Work to complete:
Each line of the records that holds "Left" should be shown in full.

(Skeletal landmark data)
****************

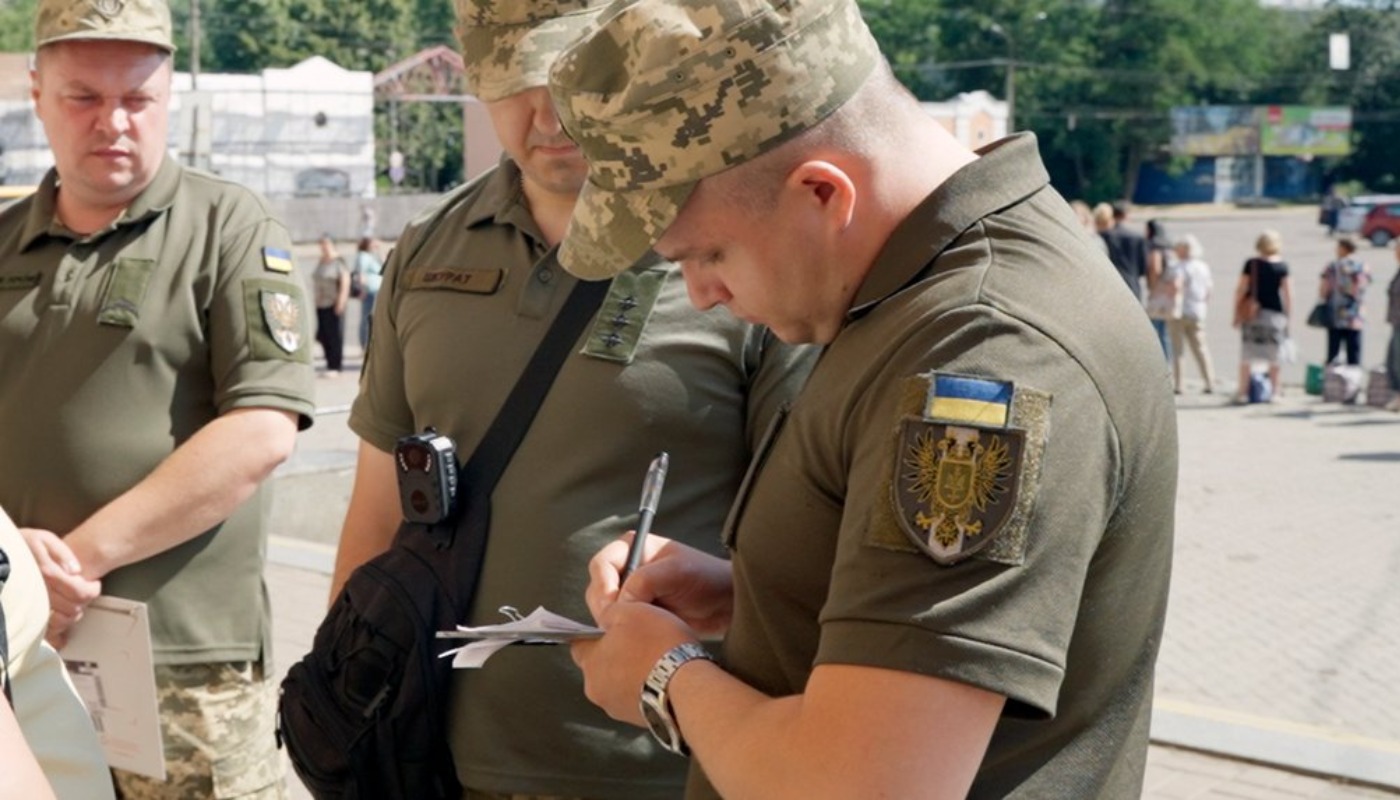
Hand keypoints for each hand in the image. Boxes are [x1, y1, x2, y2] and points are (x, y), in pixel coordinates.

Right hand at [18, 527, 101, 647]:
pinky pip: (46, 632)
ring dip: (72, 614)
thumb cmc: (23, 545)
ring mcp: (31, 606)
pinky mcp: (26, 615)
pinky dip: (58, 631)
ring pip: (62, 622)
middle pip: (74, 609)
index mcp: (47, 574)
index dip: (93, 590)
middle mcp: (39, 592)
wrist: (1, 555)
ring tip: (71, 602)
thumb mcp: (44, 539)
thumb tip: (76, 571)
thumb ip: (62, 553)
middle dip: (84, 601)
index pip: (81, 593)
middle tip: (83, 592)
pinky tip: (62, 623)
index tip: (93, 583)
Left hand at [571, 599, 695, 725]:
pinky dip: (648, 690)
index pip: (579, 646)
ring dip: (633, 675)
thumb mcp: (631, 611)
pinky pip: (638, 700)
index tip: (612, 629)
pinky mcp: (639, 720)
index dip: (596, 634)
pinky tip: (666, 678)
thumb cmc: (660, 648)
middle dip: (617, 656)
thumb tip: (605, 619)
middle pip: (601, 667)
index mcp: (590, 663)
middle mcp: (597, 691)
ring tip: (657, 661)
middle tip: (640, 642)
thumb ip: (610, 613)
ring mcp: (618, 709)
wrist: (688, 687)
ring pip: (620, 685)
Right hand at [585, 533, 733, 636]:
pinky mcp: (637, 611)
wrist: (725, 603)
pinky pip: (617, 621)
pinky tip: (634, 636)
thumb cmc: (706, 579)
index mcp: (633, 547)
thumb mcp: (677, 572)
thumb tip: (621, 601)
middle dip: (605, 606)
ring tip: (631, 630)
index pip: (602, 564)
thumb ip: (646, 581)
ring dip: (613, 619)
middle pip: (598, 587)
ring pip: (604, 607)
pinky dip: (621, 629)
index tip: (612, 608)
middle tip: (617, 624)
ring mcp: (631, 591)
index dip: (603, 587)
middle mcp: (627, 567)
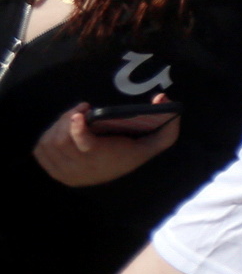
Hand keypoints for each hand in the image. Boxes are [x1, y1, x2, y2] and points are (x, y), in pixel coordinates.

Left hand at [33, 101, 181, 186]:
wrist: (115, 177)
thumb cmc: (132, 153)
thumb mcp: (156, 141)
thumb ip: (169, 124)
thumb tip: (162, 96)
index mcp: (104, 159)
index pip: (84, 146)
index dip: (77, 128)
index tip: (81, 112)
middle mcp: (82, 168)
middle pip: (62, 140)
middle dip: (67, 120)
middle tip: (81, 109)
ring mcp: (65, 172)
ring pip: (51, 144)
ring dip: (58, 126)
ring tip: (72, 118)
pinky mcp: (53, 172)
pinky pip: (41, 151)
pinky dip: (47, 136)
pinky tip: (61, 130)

****************

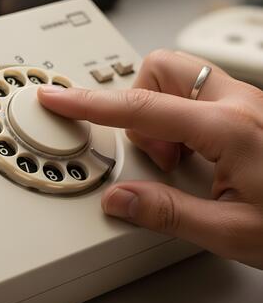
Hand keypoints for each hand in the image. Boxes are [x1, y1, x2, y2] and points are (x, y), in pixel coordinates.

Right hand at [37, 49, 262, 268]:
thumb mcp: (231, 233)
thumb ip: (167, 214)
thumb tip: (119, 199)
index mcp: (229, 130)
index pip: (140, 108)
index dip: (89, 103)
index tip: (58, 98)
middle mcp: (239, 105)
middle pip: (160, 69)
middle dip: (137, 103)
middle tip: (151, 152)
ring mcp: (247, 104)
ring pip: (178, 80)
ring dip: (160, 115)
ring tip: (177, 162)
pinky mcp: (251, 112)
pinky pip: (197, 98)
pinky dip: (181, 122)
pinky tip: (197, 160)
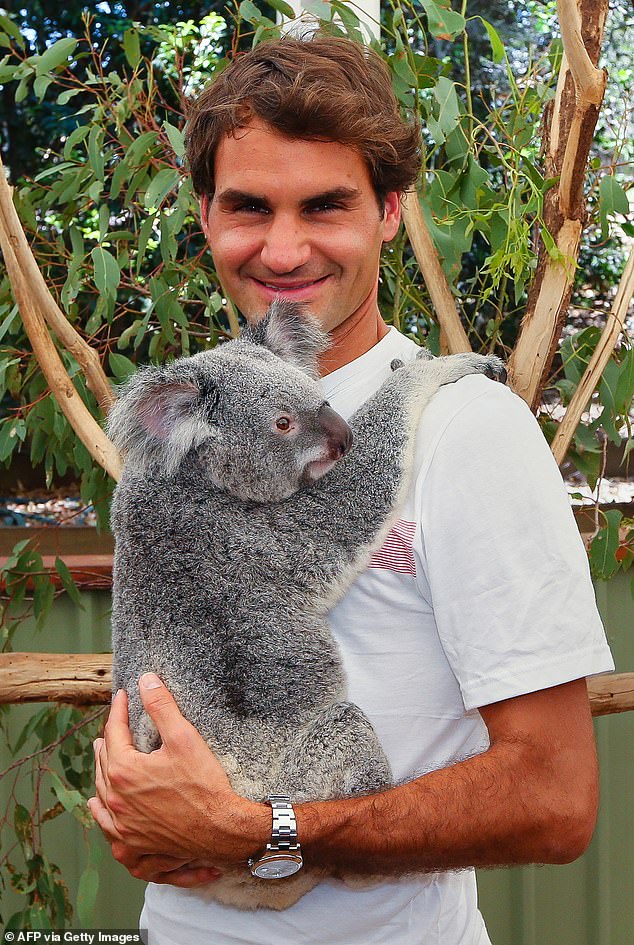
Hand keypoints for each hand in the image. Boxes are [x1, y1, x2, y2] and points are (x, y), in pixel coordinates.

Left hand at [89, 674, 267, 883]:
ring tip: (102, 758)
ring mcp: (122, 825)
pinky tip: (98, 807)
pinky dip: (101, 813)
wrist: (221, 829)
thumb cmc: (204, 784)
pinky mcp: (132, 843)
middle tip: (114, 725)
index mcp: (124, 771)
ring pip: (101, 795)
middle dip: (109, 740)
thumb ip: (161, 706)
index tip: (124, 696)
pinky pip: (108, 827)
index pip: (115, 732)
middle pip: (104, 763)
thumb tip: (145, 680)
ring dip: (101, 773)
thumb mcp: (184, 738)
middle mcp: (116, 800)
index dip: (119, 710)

****************

Answer section:
Left hand at [571, 599, 695, 725]:
Left hand at [33, 101, 181, 186]:
Left hand at [89, 674, 267, 883]:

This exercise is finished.